# DVD Brenner für Laptop



## BeeSTy (7. November 2004)

Guten Tag zusammen,

möchte mir demnächst einen DVD Brenner für meinen läpi zulegen, allerdings erweißt sich die Suche schwieriger als erhofft, da ich von den Dingern auch nicht die größte Ahnung habe.
Habe mal ein bissel bei ebay geschaut, doch konnte ich da garnichts finden   
Bei alternate.de gabs dann eine Kleine auswahl, u.a. dieses:
NEC ND-5500A Slim

Kennt jemand dieses Laufwerk und kann mir sagen, ob es Schrott oder in Ordnung ist?
Oder kann mir jemand ggf. ein Produkt empfehlen, es sollte schon schnell und von vernünftiger Qualität sein, um einen doppelkauf auszuschließen. Desweiteren aber auch nicht mehr als 200€ kosten. Zur NOT! kämme wohl noch ein Externer in betracht, hätte aber schon lieber einen internen.

Wenn jemand weiß wo es einen aktuellen Test gibt, würde mir das denke ich auch schon genügen.

Schonmal besten Dank für Eure Hilfe!


----------



## BeeSTy (11. November 2004)

Moin Moin,

keiner einen Tipp?
Welcher externe Brenner oder interne PC Brenner (würd ich dann zu extern umrüsten) ist den gut zu empfehlen?
Er sollte +/- und DL DVD-R/-RWs Brennen können.

Bin über jede nützliche Info dankbar


----------

Aufgabe 1 -
Prüfe bitte, ob die folgenden Aussagen mit dem Auszug übereinstimmen, und antworte jeweils mit Ja oder Nein sowie den entscheidenden Worten des Auszugs als wörtliches Zitat: (a) Der Brenner soll höchstens 200 € kosten. (b) Das NEC ND-5500A Slim wurde bei ebay gefunden. (c) Der Brenner soll DL DVD-R/-RWs brennen können.
Der Auszug und die Zeilen haben inhaltlich nichts miteinander zu tun.

Quelldaten -
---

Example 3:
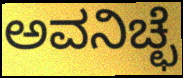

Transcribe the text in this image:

ಅವನಿಚ್ಛೆ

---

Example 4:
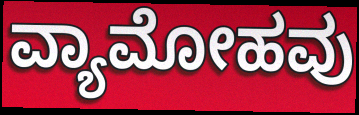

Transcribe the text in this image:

ವ್ಯಾಮೋಹವು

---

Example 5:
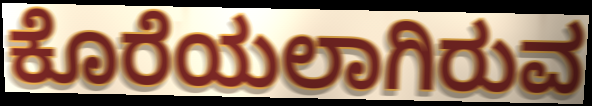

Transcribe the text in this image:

ಕೊರೆಯಲಾಗಿರುವ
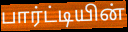
பார்ட்டியின்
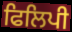
ਫਿਲਿਪੀ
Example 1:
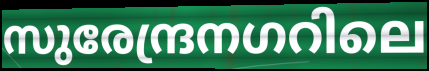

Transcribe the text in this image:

സുരേന്ദ്രനഗറിലെ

Aufgabe 2 -
Gib alle Zeilen der Quelldaten erneut aus und ersetze darin jedes „Example“ durch „Item“. Alles andere bleibt unverändert, die Bilder lässt du weg.

Richtige Ausgabe 1 -
(a) Ja: „Desweiteren aber auch nicht mehr als 200€ kosten.“
(b) Nein: „Habe mal ein bissel bei ebay geschaut, doch konnte ich da garnichts finden“ und „Bei alternate.de gabs dann eine Kleine auswahl, u.a. dieses:“
(c) Ja: „Er sollte +/- und DL DVD-R/-RWs Brennen können.“

Richtige Ausgabe 2 -
---

Item 3:

Transcribe the text in this image:

ಅವನಿಚ್ಛೆ

---

Item 4:

Transcribe the text in this image:

ವ್ಯಾಮೋಹವು

---

Item 5:

Transcribe the text in this image:

ಕೊರೆಯಲಾಗಿರುವ
பார்ட்டியின்
ਫਿਲਿਪੀ
Item 1:

Transcribe the text in this image:

സുരേന്ദ്രനഗറിലെ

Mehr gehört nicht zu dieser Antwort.